History

Indonesia
- Name: Teluk Kupang
- Namesake: Kupang Bay
- Ordered: 2012
- Builder: PT Dok & Perkapalan Kodja Bahari (Persero), Jakarta
- Yard number: AT-2
- Laid down: 31 July 2012
- Launched: 17 January 2017
- Commissioned: 7 December 2020
- Identification: Pennant number: 519
- Status: Active

General characteristics
- Class & type: Teluk Bintuni-class tank landing ship
- Displacement: 2,300 tons
- Length: 117 m (383 ft 10 in)
- Beam: 16.4 m (53 ft 10 in)
- Height: 7.8 m (25 ft 7 in)
- Propulsion: 2 x 3,285 kW (4,405 hp) main engines
- Speed: 16 knots (30 km/h; 18 mph)
- Boats & landing craft carried: 4 unit LCVPs; 1 unit RIB 10 m rubber boat; 2 unit RIB 7 m rubber boat;
- Capacity: 5 unit Leopard 2A4 main battle tanks or 14 unit BMP-3F IFVs and 1 PT-76 light tank
- Troops: 359
- Complement: 111 crew and 6 helicopter crew
- Armament: 2 x Bofors 40 mm L/70 guns 2 x 12.7 mm machine guns
- Aircraft carried: 1 x Bell 412 helicopter

= KRI Teluk Kupang =

KRI Teluk Kupang (519) is the second of the Indonesian Navy.

==Characteristics==
Teluk Kupang has a length of 117 m, beam of 16.4 m and height of 7.8 m with a speed of 16 kn. She has a capacity of 478 passengers, including her crew of 109 and a helicopter crew of 6, in addition to ten Leopard main battle tanks or ten BMP-3F infantry fighting vehicles and one PT-76 amphibious tank. Teluk Kupang also has a helipad with hangar and capable of carrying a Bell 412 helicopter.

==Service history==
KRI Teluk Kupang was built by an Indonesian state-owned shipbuilder PT Dok & Perkapalan Kodja Bahari (Persero) (also called DKB), Jakarta. The ship was ordered in 2012, based on AT-117M design that would become the Teluk Bintuni-class ships.
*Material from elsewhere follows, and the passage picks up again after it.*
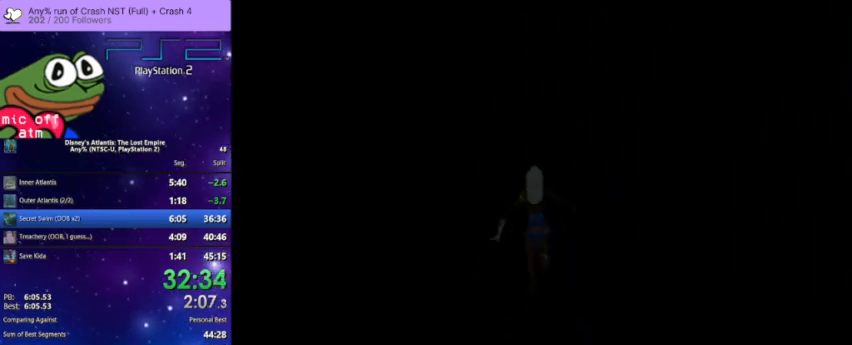
Gameplay with a controller (PlayStation layout); each line is a JSON object with the inputs held at the frame after it. "button_events" lists button changes between this image and that frame as [ms after this image, input, new state], when the widget could be followed in between (sticks are given only as held states). This document gives stick clicks only as held states, not as events. Not read: HOME.
{"buttons": [], "left_stick": "up", "right_stick": "center", "button_events": [[200, "CROSS", "up"]]}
Her building process was ceremonially begun with the first steel-cutting on 31 July 2012, and she was assigned with yard number of AT-2.

Due to internal problems faced by the shipbuilder, her construction was delayed. She was finally launched on 17 January 2017 in a ceremony at DKB dockyard in North Jakarta. She was transferred to the Navy and commissioned on 7 December 2020, with Sea Lieutenant Colonel Suryai as her first commanding officer.